§ **Data provided**
##########
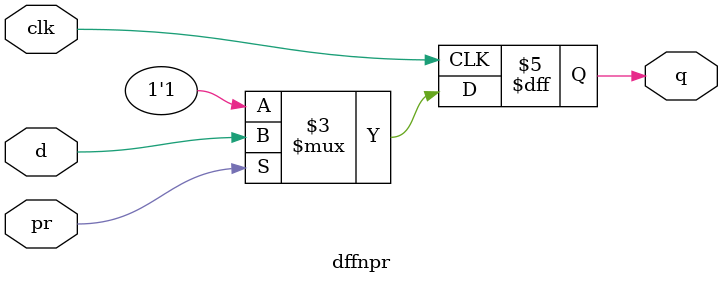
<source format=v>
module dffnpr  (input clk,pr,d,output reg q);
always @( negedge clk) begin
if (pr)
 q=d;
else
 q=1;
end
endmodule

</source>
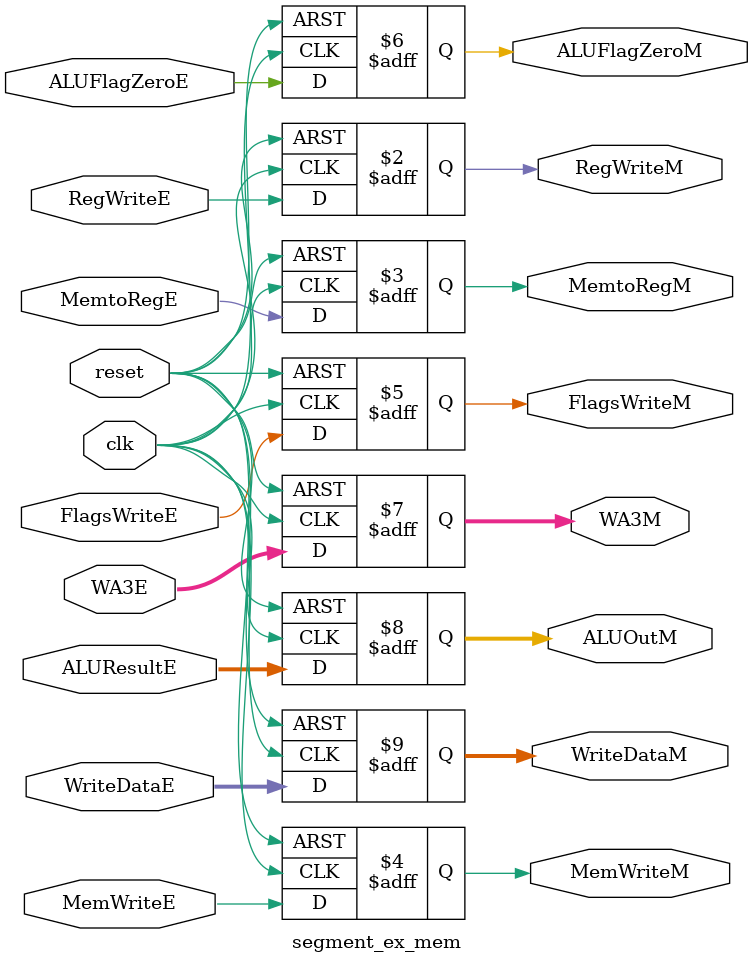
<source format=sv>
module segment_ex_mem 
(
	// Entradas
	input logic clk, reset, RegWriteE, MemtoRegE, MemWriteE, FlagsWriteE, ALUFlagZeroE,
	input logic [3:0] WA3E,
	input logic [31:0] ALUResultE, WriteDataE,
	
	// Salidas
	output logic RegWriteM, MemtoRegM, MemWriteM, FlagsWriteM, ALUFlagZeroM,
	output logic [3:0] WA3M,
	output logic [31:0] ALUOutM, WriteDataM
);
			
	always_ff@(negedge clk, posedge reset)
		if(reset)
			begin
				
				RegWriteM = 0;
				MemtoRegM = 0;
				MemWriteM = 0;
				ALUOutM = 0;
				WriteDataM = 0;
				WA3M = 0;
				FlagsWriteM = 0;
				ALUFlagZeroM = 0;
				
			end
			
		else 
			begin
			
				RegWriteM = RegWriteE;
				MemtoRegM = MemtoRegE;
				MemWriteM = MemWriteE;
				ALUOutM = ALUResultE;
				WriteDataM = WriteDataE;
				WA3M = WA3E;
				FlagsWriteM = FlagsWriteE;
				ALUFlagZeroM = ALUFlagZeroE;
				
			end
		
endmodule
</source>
##########
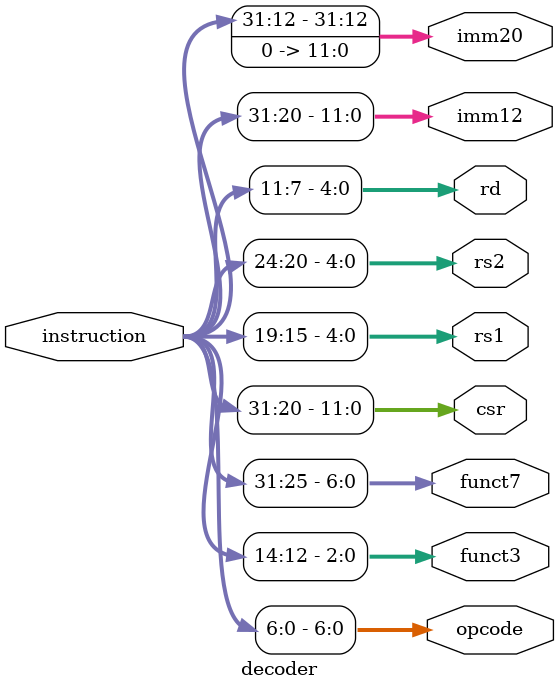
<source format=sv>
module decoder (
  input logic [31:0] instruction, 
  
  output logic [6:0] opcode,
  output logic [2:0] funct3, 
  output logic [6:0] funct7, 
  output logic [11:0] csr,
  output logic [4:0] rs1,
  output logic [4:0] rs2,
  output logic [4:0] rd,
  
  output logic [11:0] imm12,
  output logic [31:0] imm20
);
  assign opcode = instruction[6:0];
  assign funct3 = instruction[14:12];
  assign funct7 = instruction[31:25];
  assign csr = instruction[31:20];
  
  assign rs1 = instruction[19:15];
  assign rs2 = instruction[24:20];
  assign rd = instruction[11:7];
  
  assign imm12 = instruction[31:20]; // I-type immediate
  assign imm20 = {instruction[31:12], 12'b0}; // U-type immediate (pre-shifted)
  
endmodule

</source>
##########
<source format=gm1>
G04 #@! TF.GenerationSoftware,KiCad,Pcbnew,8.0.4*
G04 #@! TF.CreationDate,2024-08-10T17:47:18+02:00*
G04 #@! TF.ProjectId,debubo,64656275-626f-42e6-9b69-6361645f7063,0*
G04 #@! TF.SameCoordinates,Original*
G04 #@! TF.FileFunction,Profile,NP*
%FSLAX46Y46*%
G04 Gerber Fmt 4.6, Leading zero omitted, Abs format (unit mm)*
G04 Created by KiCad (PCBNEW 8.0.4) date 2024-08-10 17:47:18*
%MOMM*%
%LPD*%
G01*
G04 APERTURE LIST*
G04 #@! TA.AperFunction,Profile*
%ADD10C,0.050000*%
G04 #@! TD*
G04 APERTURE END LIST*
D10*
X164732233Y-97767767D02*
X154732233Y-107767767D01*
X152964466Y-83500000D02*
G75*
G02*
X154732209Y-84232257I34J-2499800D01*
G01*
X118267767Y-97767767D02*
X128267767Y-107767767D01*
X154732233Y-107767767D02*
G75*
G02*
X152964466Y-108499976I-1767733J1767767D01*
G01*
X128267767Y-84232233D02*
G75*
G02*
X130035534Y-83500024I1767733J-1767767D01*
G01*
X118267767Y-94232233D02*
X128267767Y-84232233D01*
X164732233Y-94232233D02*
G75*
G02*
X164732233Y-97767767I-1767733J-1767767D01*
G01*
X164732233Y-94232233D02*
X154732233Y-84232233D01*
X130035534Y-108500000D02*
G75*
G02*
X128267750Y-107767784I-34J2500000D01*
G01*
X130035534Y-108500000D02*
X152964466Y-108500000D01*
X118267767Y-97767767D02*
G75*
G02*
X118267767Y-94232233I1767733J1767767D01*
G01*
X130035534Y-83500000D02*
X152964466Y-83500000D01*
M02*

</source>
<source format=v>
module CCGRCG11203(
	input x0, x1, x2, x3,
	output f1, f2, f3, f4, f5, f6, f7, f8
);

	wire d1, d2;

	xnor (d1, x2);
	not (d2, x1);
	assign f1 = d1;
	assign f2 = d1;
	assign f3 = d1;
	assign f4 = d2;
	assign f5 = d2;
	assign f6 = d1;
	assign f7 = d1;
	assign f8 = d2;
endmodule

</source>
##########
§ **Task brief**
Using the data above, transcribe the lines that run from the line with "X154732233Y-107767767D01*" to the line with "X128267767Y-84232233D01*", both ends kept, and output nothing else.

§ **Response**
X154732233Y-107767767D01*
X152964466Y-83500000D02*
G75*
G02*
X154732209Y-84232257I34J-2499800D01*
G01*
X118267767Y-97767767D02*
X128267767Y-107767767D01*
X154732233Y-107767767D02*
G75*
G02*
X152964466Y-108499976I-1767733J1767767D01*
G01*
X128267767Y-84232233D02*
G75*
G02*
X130035534Y-83500024I1767733J-1767767D01*
G01*
X118267767Y-94232233D02*
X128267767Y-84232233D01*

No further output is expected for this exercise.